## TASK ITEM
Transcribe all records exactly.

□ □ □ □ □

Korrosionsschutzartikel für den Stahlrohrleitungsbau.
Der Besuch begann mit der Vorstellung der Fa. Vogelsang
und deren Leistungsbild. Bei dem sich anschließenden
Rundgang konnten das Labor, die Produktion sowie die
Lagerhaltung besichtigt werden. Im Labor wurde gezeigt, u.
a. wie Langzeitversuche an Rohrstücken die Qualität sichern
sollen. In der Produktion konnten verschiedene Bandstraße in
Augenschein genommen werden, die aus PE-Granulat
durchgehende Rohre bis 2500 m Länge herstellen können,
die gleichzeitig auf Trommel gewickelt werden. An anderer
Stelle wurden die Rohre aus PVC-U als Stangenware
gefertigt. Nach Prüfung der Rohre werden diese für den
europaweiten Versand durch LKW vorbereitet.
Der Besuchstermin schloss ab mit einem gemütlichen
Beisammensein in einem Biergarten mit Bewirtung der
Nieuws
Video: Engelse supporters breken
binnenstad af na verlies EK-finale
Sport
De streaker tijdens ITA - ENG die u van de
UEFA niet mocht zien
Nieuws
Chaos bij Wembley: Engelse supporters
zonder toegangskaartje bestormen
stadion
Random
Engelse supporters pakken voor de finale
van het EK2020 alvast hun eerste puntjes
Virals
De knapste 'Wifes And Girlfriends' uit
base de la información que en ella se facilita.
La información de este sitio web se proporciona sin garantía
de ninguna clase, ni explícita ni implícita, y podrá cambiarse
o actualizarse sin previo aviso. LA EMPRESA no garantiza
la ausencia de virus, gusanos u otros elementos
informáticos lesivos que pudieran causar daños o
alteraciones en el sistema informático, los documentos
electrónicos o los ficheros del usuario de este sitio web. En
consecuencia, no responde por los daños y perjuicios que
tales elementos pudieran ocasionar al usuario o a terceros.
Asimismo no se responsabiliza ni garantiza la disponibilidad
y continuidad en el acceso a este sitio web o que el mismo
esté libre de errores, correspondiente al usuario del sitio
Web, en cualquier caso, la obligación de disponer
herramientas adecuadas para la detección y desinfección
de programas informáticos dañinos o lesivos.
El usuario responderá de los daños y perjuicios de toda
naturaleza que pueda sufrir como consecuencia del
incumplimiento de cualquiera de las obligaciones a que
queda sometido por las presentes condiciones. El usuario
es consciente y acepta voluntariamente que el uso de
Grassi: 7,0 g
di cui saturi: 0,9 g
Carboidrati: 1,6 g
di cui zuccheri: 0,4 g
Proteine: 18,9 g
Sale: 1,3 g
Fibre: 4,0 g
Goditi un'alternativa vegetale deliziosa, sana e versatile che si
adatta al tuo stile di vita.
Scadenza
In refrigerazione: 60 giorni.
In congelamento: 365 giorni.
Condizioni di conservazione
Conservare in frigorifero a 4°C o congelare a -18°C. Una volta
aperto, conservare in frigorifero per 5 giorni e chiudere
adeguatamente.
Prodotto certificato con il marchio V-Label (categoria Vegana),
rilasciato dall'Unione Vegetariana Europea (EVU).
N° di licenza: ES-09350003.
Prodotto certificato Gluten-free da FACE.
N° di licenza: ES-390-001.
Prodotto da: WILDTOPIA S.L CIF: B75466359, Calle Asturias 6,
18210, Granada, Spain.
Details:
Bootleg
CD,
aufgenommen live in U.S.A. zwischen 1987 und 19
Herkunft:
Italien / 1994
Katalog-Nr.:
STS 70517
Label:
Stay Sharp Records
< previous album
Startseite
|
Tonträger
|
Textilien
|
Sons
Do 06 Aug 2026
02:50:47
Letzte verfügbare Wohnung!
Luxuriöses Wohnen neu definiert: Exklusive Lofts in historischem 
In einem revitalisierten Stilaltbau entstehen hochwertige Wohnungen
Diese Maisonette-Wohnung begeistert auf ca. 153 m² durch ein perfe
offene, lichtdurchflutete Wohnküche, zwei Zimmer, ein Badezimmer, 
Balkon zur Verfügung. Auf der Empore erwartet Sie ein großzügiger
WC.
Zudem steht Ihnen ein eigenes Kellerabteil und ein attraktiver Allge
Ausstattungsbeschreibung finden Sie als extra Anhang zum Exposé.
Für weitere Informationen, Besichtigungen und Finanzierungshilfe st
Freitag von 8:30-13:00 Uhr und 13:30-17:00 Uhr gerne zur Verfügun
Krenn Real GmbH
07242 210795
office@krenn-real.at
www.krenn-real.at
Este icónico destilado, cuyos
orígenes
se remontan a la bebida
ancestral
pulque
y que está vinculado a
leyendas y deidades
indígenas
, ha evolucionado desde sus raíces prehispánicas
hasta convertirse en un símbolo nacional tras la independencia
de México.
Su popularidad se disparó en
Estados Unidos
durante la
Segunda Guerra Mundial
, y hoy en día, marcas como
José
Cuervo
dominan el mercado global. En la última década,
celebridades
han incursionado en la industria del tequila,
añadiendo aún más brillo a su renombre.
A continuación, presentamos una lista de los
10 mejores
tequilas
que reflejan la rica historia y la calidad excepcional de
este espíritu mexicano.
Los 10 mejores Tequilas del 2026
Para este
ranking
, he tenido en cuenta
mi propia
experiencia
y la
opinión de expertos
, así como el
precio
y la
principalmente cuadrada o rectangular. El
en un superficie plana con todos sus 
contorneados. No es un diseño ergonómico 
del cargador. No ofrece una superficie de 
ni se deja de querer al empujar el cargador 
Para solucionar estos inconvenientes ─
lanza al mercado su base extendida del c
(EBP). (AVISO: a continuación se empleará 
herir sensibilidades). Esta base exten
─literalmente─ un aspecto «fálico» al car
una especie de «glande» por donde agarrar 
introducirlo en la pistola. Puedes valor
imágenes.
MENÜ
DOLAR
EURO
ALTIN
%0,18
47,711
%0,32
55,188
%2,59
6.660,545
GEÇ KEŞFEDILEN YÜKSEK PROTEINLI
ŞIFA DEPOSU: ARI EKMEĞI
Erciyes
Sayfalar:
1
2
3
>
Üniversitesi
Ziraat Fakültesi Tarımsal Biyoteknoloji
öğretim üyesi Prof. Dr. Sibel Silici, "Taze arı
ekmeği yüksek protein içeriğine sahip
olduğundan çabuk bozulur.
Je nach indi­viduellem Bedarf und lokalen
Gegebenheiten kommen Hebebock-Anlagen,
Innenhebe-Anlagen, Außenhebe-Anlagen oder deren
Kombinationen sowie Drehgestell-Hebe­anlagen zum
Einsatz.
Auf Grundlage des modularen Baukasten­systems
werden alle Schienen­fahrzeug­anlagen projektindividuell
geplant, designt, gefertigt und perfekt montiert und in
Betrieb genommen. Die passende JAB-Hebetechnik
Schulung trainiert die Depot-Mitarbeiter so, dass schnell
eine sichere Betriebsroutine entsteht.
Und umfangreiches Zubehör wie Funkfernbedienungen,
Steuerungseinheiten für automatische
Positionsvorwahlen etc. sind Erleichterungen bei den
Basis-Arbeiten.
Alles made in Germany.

□ □ □ □ □

## RESULT OF THE TASK
Korrosionsschutzartikel für den Stahlrohrleitungsbau.
Der Besuch begann mit der Vorstellung der Fa. Vogelsang
und deren Leistungsbild. Bei dem sich anschließenden
Rundgang konnten das Labor, die Produktion sowie die
Lagerhaltung besichtigt werden. Im Labor wurde gezeigt, u.
a. wie Langzeitversuche an Rohrstücken die Qualität sichern
sollen. In der Produktion konnten verschiedene Bandstraße in
Augenschein genommen werden, die aus PE-Granulat
durchgehende Rohre bis 2500 m Länge herstellen können,
die gleichzeitig auf Trommel gewickelt werden. An anderer
Stelle wurden die Rohre aus PVC-U als Stangenware
gefertigt. Nach Prüfung der Rohre werden diese für den
europaweiten Versand durch LKW vorbereitet.
Der Besuchstermin schloss ab mit einem gemütlichen
Beisammensein in einem Biergarten mit Bewirtung der
Nieuws
Video: Engelse supporters breken
binnenstad af na verlies EK-finale
Sport
De streaker tijdens ITA - ENG die u van de
UEFA niet mocht zien
Nieuws
Chaos bij Wembley: Engelse supporters
zonder toegangskaartje bestormen
stadion
Random
Engelse supporters pakken voor de finale
van het EK2020 alvast hun eerste puntjes
Virals
De knapste 'Wifes And Girlfriends' uit
base de la información que en ella se facilita.
La información de este sitio web se proporciona sin garantía
de ninguna clase, ni explícita ni implícita, y podrá cambiarse
o actualizarse sin previo aviso. LA EMPRESA no garantiza
la ausencia de virus, gusanos u otros elementos
informáticos lesivos que pudieran causar daños o
alteraciones en el sistema informático, los documentos
electrónicos o los ficheros del usuario de este sitio web. En
consecuencia, no responde por los daños y perjuicios que
tales elementos pudieran ocasionar al usuario o a terceros.
Asimismo no se responsabiliza ni garantiza la disponibilidad
y continuidad en el acceso a este sitio web o que el mismo
esté libre de errores, correspondiente al usuario del sitio
Web, en cualquier caso, la obligación de disponer
herramientas adecuadas para la detección y desinfección
de programas informáticos dañinos o lesivos.
El usuario responderá de los daños y perjuicios de toda
naturaleza que pueda sufrir como consecuencia del
incumplimiento de cualquiera de las obligaciones a que
queda sometido por las presentes condiciones. El usuario
es consciente y acepta voluntariamente que el uso de
Grassi: 7,0 g
di cui saturi: 0,9 g
Carboidrati: 1,6 g
di cui zuccheri: 0,4 g
Proteine: 18,9 g
Sale: 1,3 g
Fibre: 4,0 g
Goditi un'alternativa vegetale deliziosa, sana e versatile che si
adatta al tuo stile di vita.
Scadenza
In refrigerazione: 60 giorni.
In congelamento: 365 giorni.
Condizioni di conservazione
Conservare in frigorifero a 4°C o congelare a -18°C. Una volta
aperto, conservare in frigorifero per 5 giorni e chiudere
adeguatamente.
Prodotto certificato con il marchio V-Label (categoria Vegana),
rilasciato dall'Unione Vegetariana Europea (EVU).
N° di licenza: ES-09350003.
Prodotto certificato Gluten-free da FACE.
N° di licenza: ES-390-001.
Prodotto da: WILDTOPIA S.L CIF: B75466359, Calle Asturias 6,
18210, Granada, Spain.
Details:
Bootleg
CD,
aufgenommen live in U.S.A. zwischen 1987 und 19
Herkunft:
Italien / 1994
Katalog-Nr.:
STS 70517
Label:
Stay Sharp Records
< previous album
Startseite
|
Tonträger
|
Textilien
|
Sons
Do 06 Aug 2026
02:50:47
Letzte verfügbare Wohnung!
Luxuriöses Wohnen neu definiert: Exklusive Lofts in historischem 
In einem revitalisierten Stilaltbau entstehen hochwertige Wohnungen
Diese Maisonette-Wohnung begeistert auf ca. 153 m² durch ein perfe
offene, lichtdurchflutete Wohnküche, zwei Zimmer, ein Badezimmer, 
Balkon zur Verfügung. Auf der Empore erwartet Sie ein großzügiger
WC.
Zudem steht Ihnen ein eigenes Kellerabteil und ein attraktiver Allge
Ausstattungsbeschreibung finden Sie als extra Anhang zum Exposé.
Für weitere Informationen, Besichtigungen und Finanzierungshilfe st
Freitag von 8:30-13:00 Uhr und 13:30-17:00 Uhr gerne zur Verfügun
Krenn Real GmbH
07242 210795
office@krenn-real.at
www.krenn-real.at
Este icónico destilado, cuyos
orígenes
se remontan a la bebida
ancestral
pulque
y que está vinculado a
leyendas y deidades
indígenas
, ha evolucionado desde sus raíces prehispánicas
hasta convertirse en un símbolo nacional tras la independencia
de México.
Su popularidad se disparó en
Estados Unidos
durante la
Segunda Guerra Mundial
, y hoy en día, marcas como
José
Cuervo
dominan el mercado global. En la última década,
celebridades
han incursionado en la industria del tequila,
añadiendo aún más brillo a su renombre.
A continuación, presentamos una lista de los
10 mejores
tequilas
que reflejan la rica historia y la calidad excepcional de
este espíritu mexicano.
Los 10 mejores Tequilas del 2026
Para este
ranking
, he tenido en cuenta
mi propia
experiencia
y la
opinión de expertos
, así como el
precio
y la
principalmente cuadrada o rectangular. El
en un superficie plana con todos sus 
contorneados. No es un diseño ergonómico 
del cargador. No ofrece una superficie de 
ni se deja de querer al empujar el cargador 
Para solucionar estos inconvenientes ─
lanza al mercado su base extendida del c
(EBP). (AVISO: a continuación se empleará 
herir sensibilidades). Esta base exten
─literalmente─ un aspecto «fálico» al car
una especie de «glande» por donde agarrar 
introducirlo en la pistola. Puedes valor
imágenes.
MENÜ
DOLAR
EURO
ALTIN
%0,18
47,711
%0,32
55,188
%2,59
6.660,545
GEÇ KEŞFEDILEN YÜKSEK PROTEINLI
ŞIFA DEPOSU: ARI EKMEĞI
Erciyes
Sayfalar:
1
2
3
>
Üniversitesi
Ziraat Fakültesi Tarımsal Biyoteknoloji
öğretim üyesi Prof. Dr. Sibel Silici, "Taze arı
ekmeği yüksek protein içeriğine sahip
olduğundan çabuk bozulur.
Je nach indi­viduellem Bedarf und lokalen
Gegebenheiten kommen Hebebock-Anlagen,
Innenhebe-Anlagen, Außenhebe-Anlagen oder deren
Kombinationen sowie Drehgestell-Hebe­anlagen zum
Einsatz.
Auf Grundlage des modularen Baukasten­systems
werden alle Schienen­fahrzeug­anlagen projektindividuell
geplant, designt, gefertigt und perfekt montiert und in
Betrieb genommen. Die passende JAB-Hebetechnik
Schulung trainiert die Depot-Mitarbeiter so, dass schnell
eine sichere Betriebsroutine entsteht.
Und umfangreiches Zubehör wie Funkfernbedienungen,
Steuerungseinheiten für automatische
Positionsvorwahlen etc. sind Erleichterungen bei den
Basis-Arbeiten.
Alles made in Germany.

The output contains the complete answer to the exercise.